Diyanet İşleri Başkanı Erbaş: 'İslam’ın 'yaratılış' fikrine karşı ortaya çıkan düşünceler, rasyonel açıdan da problemlidir'

Fotoğraf (İHA)
Fotoğraf (İHA)
TT

Diyanet İşleri Başkanı Erbaş: 'İslam’ın 'yaratılış' fikrine karşı ortaya çıkan düşünceler, rasyonel açıdan da problemlidir'

Fotoğraf (İHA)
Fotoğraf (İHA)

Diyanet İşleri Başkanı Prof. Dr. Ali Erbaş, İslam’ın “yaratılış” fikrine karşı alternatif olarak ortaya çıkan düşünce ve ideolojilerin tepkisel ve rasyonel açıdan da problemli olduğunu kaydetti.
Kütahya Dumlupınar Üniversitesi tarafından düzenlenen “4. Uluslararası Bilimler Işığında Yaratılış Kongresi”nin açılışında Diyanet İşleri Başkanı Prof. Dr. Ali Erbaş’ın gönderdiği video mesaj yayınlandı. Güzel Sanatlar Fakültesi Ahmet Yakupoğlu Amfisi’nde düzenlenen programda yayınlanan mesajında Diyanet İşleri Başkanı Erbaş, Hz. Peygamber’e indirilen ilk ayette yüce Allah’ın kendisini “Hâlik” sıfatıyla tanıttığını ifade ederek, “İlk vahiydeki söz konusu hakikat üzerine müesses olan İslam düşüncesine göre kâinattaki her şey, tek ve üstün kudret sahibi bir yaratıcı tarafından vücuda getirilmiştir. O da sınırsız ilmi ve iradesiyle evreni ve içindekileri bir ölçü ve düzen içerisinde kolaylıkla var eden, her an bir yaratma hâlinde olan, kendisinden başka hiçbir yaratıcı olmadığını çeşitli misal ve delillerle beyan eden 'vâcibu’l-vücûd' yüce Allah’tır” şeklinde konuştu.
Erbaş, her sonucun bir sebebi, her sebebin de bir müsebbibi olduğuna dikkati çekerek, “Buna göre, insanı ve kâinatı yaratan yüce Allah, bütün sebeplerin üstünde bulunan yegâne müsebbiptir. Hal böyleyken, İslam’ın 'yaratılış' fikrine karşı alternatif bir varoluş modeli iddiasıyla ortaya çıkan, bilimsel bir realite gibi kabul edilip sıkça gündeme getirilen her türlü düşünce ve ideoloji tepkiseldir ve rasyonel açıdan da problemlidir” diye konuştu.
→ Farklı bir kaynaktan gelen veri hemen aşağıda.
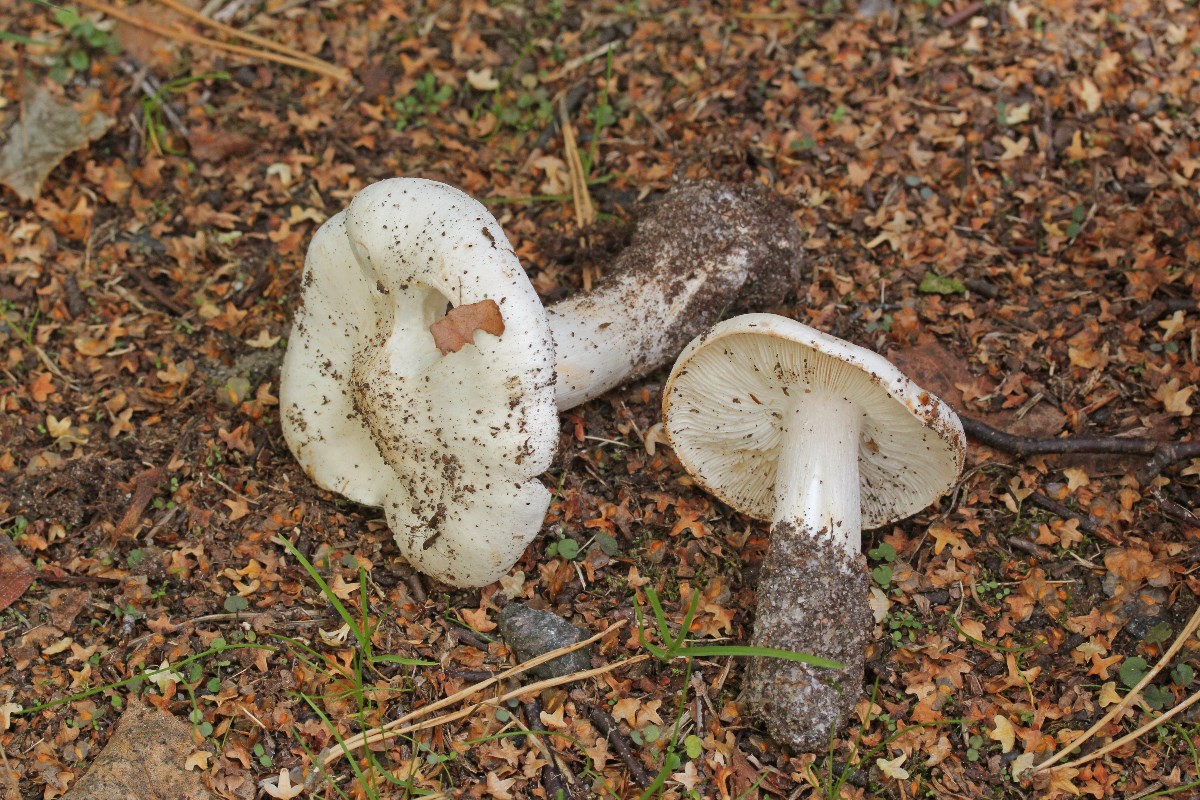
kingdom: Fungi
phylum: Basidiomycota
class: Agaricomycetes
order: Agaricales
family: Tricholomataceae
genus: Tricholoma
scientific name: Tricholoma columbetta
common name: silke-ridderhat
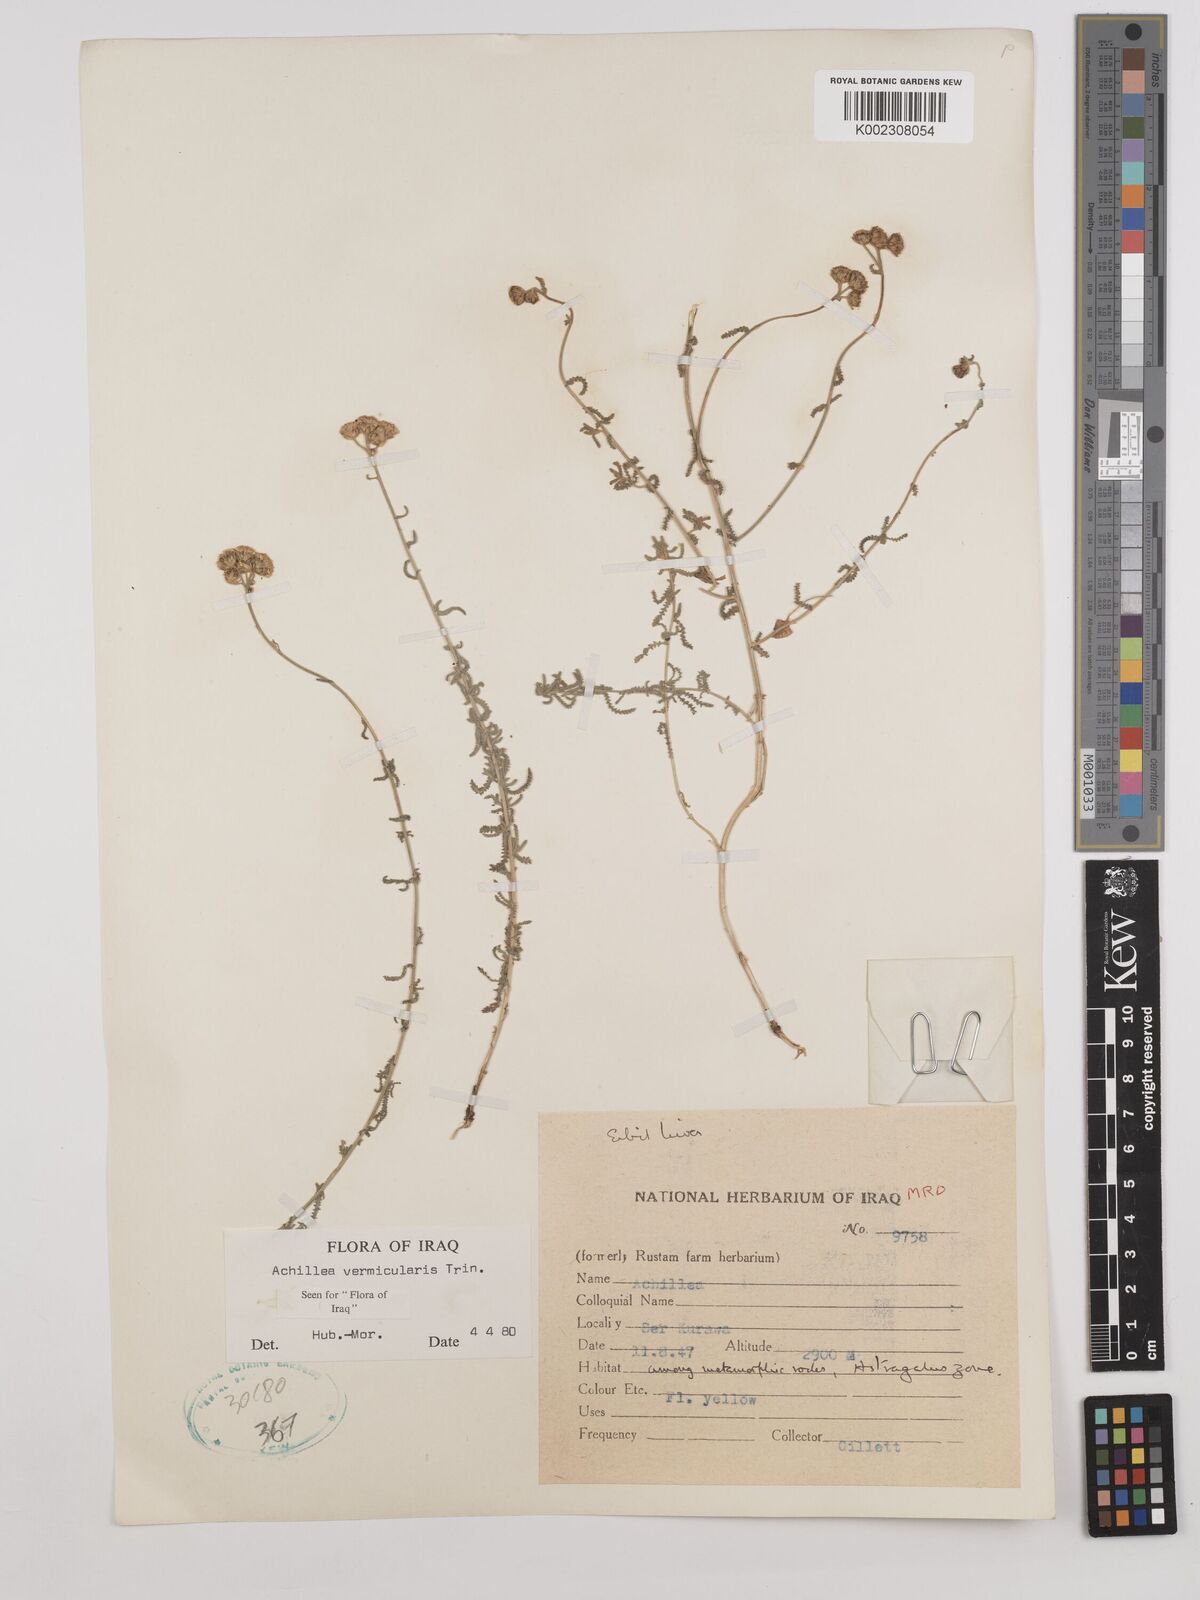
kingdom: Plantae
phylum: Tracheophyta
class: Magnoliopsida
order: Asterales
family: Asteraceae
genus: Achillea
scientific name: Achillea vermicularis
“Vahyin aklı ve ahlakı inşa eden boyutunun ötelenmesi insanlığı birçok krizle karşı karşıya getirmiştir”
Son asırlarda ideolojilerin şekillendirdiği modern paradigmaların varoluş, gaye ve değerler alanında insanın zihin dünyasını alt üst edip büyük bir kafa karışıklığına sebep olduğunun altını çizen Erbaş, “Vahyin aklı ve ahlakı inşa eden boyutunun ötelenmesi başta anlam ve değerler krizi olmak üzere insanlığı birçok krizle karşı karşıya getirmiştir. Aynı şekilde bilim ve ahlak arasındaki ilişki bugün teorik ve pratik boyutuyla trajedi ve paradokslarla doludur. Teknolojinin hayatı kuşattığı ve bilgiye ulaşmanın iyice kolaylaştığı çağımızda, söz konusu krizler ve çelişkiler özellikle gençlerin akıl ve gönül dünyasını tahrip edebilmektedir. Dolayısıyla düzenlenen bu kongrenin hayati derecede önemli olduğunu düşünüyorum. Buradan insanlığın ve bilhassa gençliğin soru ve sorunlarına rehberlik edecek sunumlar çıkacağına inanıyorum. Bilimsellik etiketiyle hakikat arayışını sabote eden yaklaşımlar karşısında gençliğe ufuk kazandıracak tebliğler çıkacağına inanıyorum” ifadelerini kullandı.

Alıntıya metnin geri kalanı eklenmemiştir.